Relational Coordination Collaborative

December RC Cafe - Dec 19 3-4:00 pm ET - Seeing the Whole Together by Integrating Relational Coordination and Social Networks

SNA and RC Networks

Facilitator and Discussant

  • Sijia Wei, Northwestern University Medical School

Panelists

  • Stephen Shortell, UC Berkeley School of Public Health
  • Jill Marsteller, Johns Hopkins University School of Public Health
  • Jody Hoffer Gittell, The Heller School, Brandeis University; RC Analytics
  • Heba Naim Ali, The Heller School, Brandeis University; RC Analytics
  • Al-Karim Samnani, University of Windsor

Despite serving as primary lenses through which relational analytics are explored, the fields of relational coordination and social networks rarely intersect (Gittell & Ali, 2021; Soltis, Methot, Gittell & Harris, 2023). The combination of relational coordination (Gittell, 2002; Gittell, Seidner, & Wimbush, 2010) and social networks (Borgatti, Mehra, Brass, & Labianca, 2009; Borgatti, 2006; Brass, 1981) has the potential to better describe, assess, and improve the coordination of work in multi-level organizational systems.  Social network analysis provides tools for seeing the structure of relationships while relational coordination provides tools for seeing the content, quality and strength of those relationships along actionable dimensions.  Together the two methods may help participants to see the whole together more clearly and design better solutions. 

Several innovators have begun this integration, in particular Nidhi Khosla, Jill Marsteller and colleagues (2016), followed by Jody Hoffer Gittell and Heba Naim Ali (2021), then Rob Burns, Ingrid Nembhard and Steve Shortell (2022) and most recently, Scott Soltis and Al-Karim Samnani (2024).  

The aim of the December RC Cafe is to bring these innovators together to reflect and build upon on their efforts thus far to integrate relational coordination and social networks.   Facilitated by Sijia Wei and her recent methodological innovations, we hope to further innovate an approach to relational analytics that simultaneously employs the theories and methods related to relational coordination and social networks.  
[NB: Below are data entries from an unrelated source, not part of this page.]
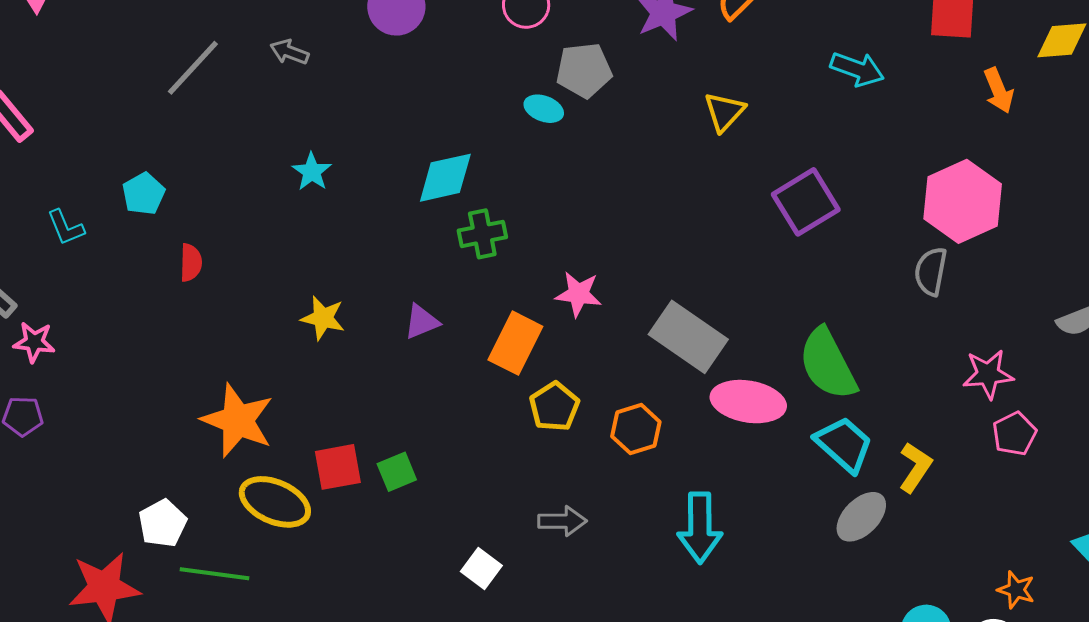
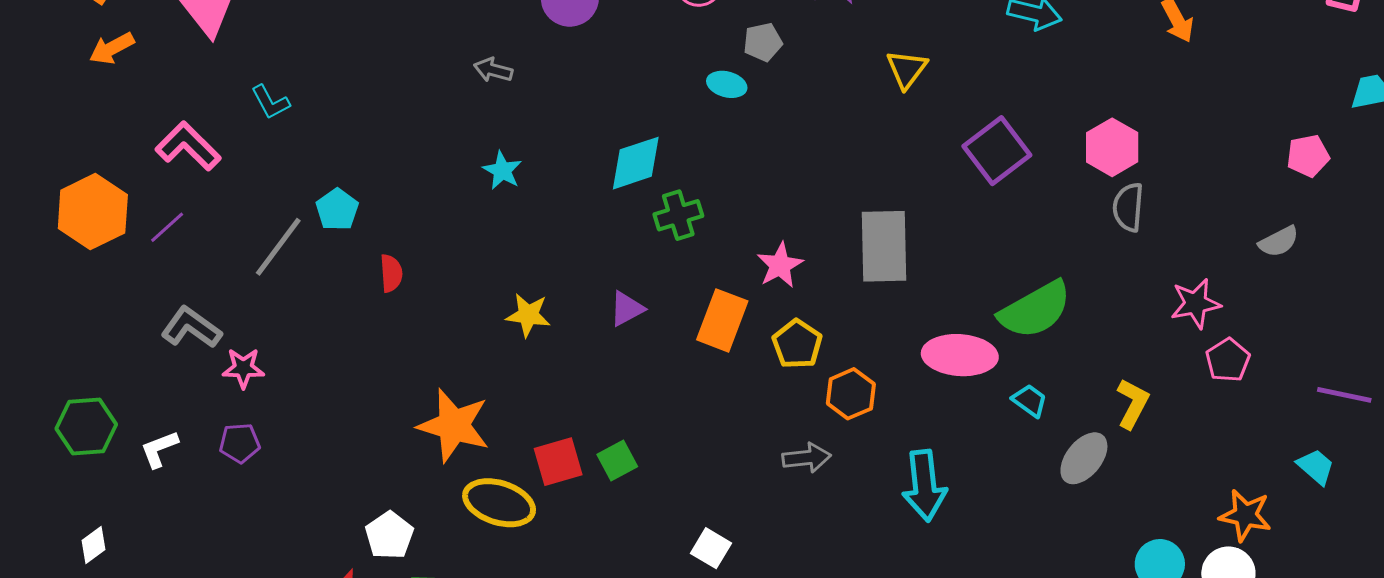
gray arrow: (289, 52) -> (493, 70), moved
gray line: (193, 68) -> (278, 247), moved
gray pentagon: (584, 70) -> (763, 42), size x0.7
pink hexagon: (963, 201) -> (1112, 147), moved, size x0.7
cyan L-shape: (66, 228) -> (270, 102), moved
pink star: (578, 294) -> (780, 265), turned -30
gray rectangle: (688, 337) -> (884, 246), moved, turned 60
green semicircle: (828, 364) -> (1035, 310), turned -86
yellow pentagon: (554, 407) -> (797, 344), moved
cyan trapezoid: (844, 444) -> (1030, 401), moved, size x0.6
gray arrow: (562, 521) -> (807, 458), moved
orange star: (1016, 590) -> (1245, 515), size x1.4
Bring your ideas and questions!

References

Borgatti, S. P., Mehra, A., Brass, D. J., & Labianca, G. (2009). Network analysis in the social sciences. Science, 323(5916), 892-895.
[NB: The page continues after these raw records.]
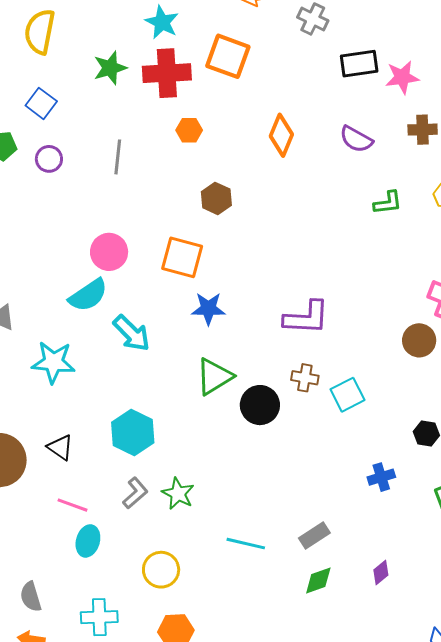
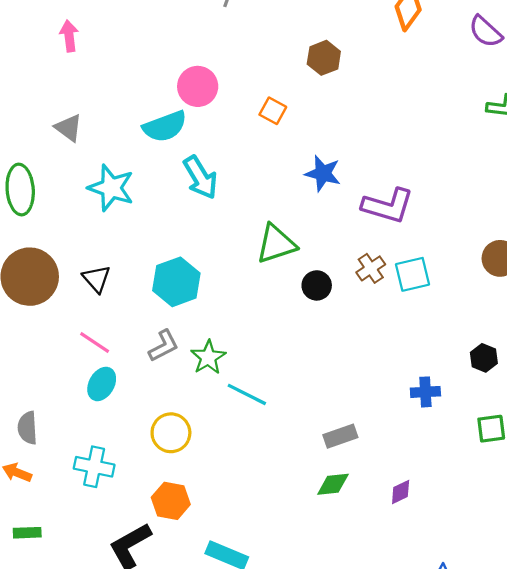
orange square: (182, 257) -> (273, 111), size x0.6
blue star: (208, 309) -> (323, 173), moved
brown cross: (305, 378) -> (371, 268), turned 32
cyan square: (347, 395) -> (413, 274), moved
black circle: (260, 405) -> (317, 285), size x0.7
cyan line: (246, 544) -> (247, 394), moved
Borgatti, S. P. (2006). Identifying sets of key players in a social network. Computational & Mathematical Organization Theory, 12, 21-34.

Brass, D. J. (1981). Structural relationships, job characteristics, and worker satisfaction and performance. Administrative Science Quarterly, 331-348.
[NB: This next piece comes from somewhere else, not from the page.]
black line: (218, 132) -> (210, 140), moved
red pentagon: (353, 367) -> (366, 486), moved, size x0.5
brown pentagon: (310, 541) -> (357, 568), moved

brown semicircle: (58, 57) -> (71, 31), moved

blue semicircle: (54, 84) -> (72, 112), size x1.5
Burns, L. R., Nembhard, I. M., & Shortell, S. M. (2022). Integrating network theory into the study of integrated healthcare. Social Science & Medicine.

Gittell, J. H. (2002). Coordinating mechanisms in care provider groups: Relational coordination as a mediator and input uncertainty as a moderator of performance effects. Management Science, 48(11), 1408-1426.

Gittell, J. H., Seidner, R., & Wimbush, J. (2010). A relational model of how high-performance work systems work. Organization Science, 21(2), 490-506.

Gittell, J. H., & Ali, H. N. (2021). Relational analytics: Guidelines for analysis and action, Chapter 1.  Routledge.

Khosla, N., Marsteller, J. A., Hsu, Y. J., & Elliott, D. L. (2016). Analysing collaboration among HIV agencies through combining network theory and relational coordination. Social Science & Medicine, 150, 85-94.

Soltis, S. M., Methot, J. R., Gittell, J. H., & Harris, T. B. (2023). Leveraging relational analytics in human resource research and practice. Human Resource Management, 62(4), 377-389.

Soltis, S. & Samnani, A. K. (2024).  Relational climate, relational coordination and social networks: Developing an integrative relational theory.  Working Paper.  Relational Coordination Roundtable, Berkeley, CA.